Material excerpted from a collection:
========================================

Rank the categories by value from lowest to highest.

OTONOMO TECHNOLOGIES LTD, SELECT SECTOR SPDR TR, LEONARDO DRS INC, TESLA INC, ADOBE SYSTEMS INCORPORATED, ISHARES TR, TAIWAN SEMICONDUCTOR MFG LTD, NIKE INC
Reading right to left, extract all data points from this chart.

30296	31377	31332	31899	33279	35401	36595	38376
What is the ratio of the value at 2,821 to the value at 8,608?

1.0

========================================

▶ **Exercise directions**: Output everything from the line containing "OTONOMO TECHNOLOGIES LTD, SELECT" down through the end of the material as a numbered list, including both ends and leaving out blank lines.

▶ **Solution to this exercise**:
1. OTONOMO TECHNOLOGIES LTD, SELECT SECTOR SPDR TR, LEONARDO DRS INC, TESLA INC, ADOBE SYSTEMS INCORPORATED, ISHARES TR, TAIWAN SEMICONDUCTOR MFG LTD, NIKE INC
2. Reading right to left, extract all data points from this chart.
3. 30296	31377	31332	31899	33279	35401	36595	38376
4. What is the ratio of the value at 2,821 to the value at 8,608?
5. 1.0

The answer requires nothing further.